Hamburg. Carina Oesting ist mit 20 Jahren die jüngste Teammanagerin der Basketball-Bundesliga und sorgt beim Aufsteiger für Ordnung.

Der Arbeitstag beginnt für Carina Oesting an diesem Sonnabend um 14 Uhr, und der Weg führt sie direkt zur Musikanlage in der zu diesem Zeitpunkt noch verwaisten Umkleidekabine der Hamburg Towers.

Zu den laut aufgedrehten Gute-Laune-Klängen von Will Smiths „Getting Jiggy With It“ sorgt die 20 Jahre alte Teammanagerin in der edel-optics.de Arena dafür, dass die Basketballprofis, die um 20.30 Uhr (magentasport.de) auf s.Oliver Würzburg treffen, die perfekte Kabine vorfinden.

Akkurat werden Trikots in jedem einzelnen Spind aufgehängt, die unzähligen Handtücher bereitgelegt und die Verpflegung fein säuberlich auf dem Tisch drapiert. „Mit Musik macht das Ganze gleich mehr Spaß, und der Song macht mir einfach gute Laune“, sagt Oesting.

An Arbeit bei den Hamburg Towers mangelt es nicht

Seit zweieinhalb Jahren ist die gebürtige Hamburgerin bei den Towers die Frau für alle Fälle. In der Basketball-Bundesliga (BBL) ist Oesting die einzige alleinverantwortliche Frau im Teammanagement – und mit Abstand die jüngste.

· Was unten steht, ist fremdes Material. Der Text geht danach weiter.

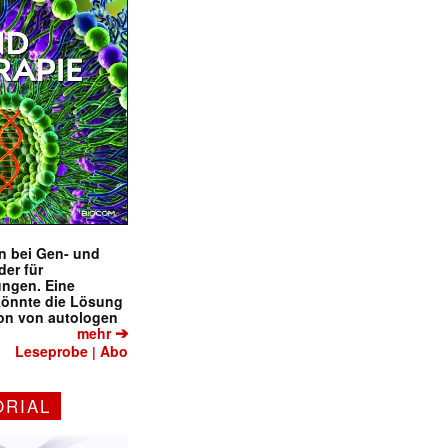
en bei Gen- und
der für
ungen. Eine
könnte die Lösung
ion von autologen
➔
mehr
Leseprobe
Abo
|
ORIAL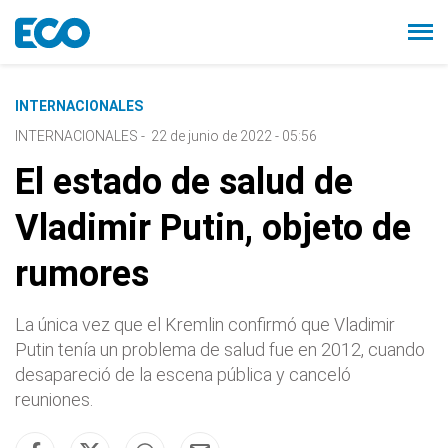
INTERNACIONALES
INTERNACIONALES
-
22 de junio de 2022 - 05:56
El estado de salud de
Vladimir Putin, objeto de
rumores
La única vez que el Kremlin confirmó que Vladimir
Putin tenía un problema de salud fue en 2012, cuando
desapareció de la escena pública y canceló
reuniones.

„Durch meinen Job bin ich als Persönlichkeit schnell gereift und bin strukturierter und selbstständiger geworden“, sagt sie: „Früher war ich eher ein graues Mäuschen, das nicht viel geredet hat, aber hier bei den Towers habe ich gelernt, dass ich, wenn ich etwas will, auf Menschen zugehen muss“, sagt Oesting.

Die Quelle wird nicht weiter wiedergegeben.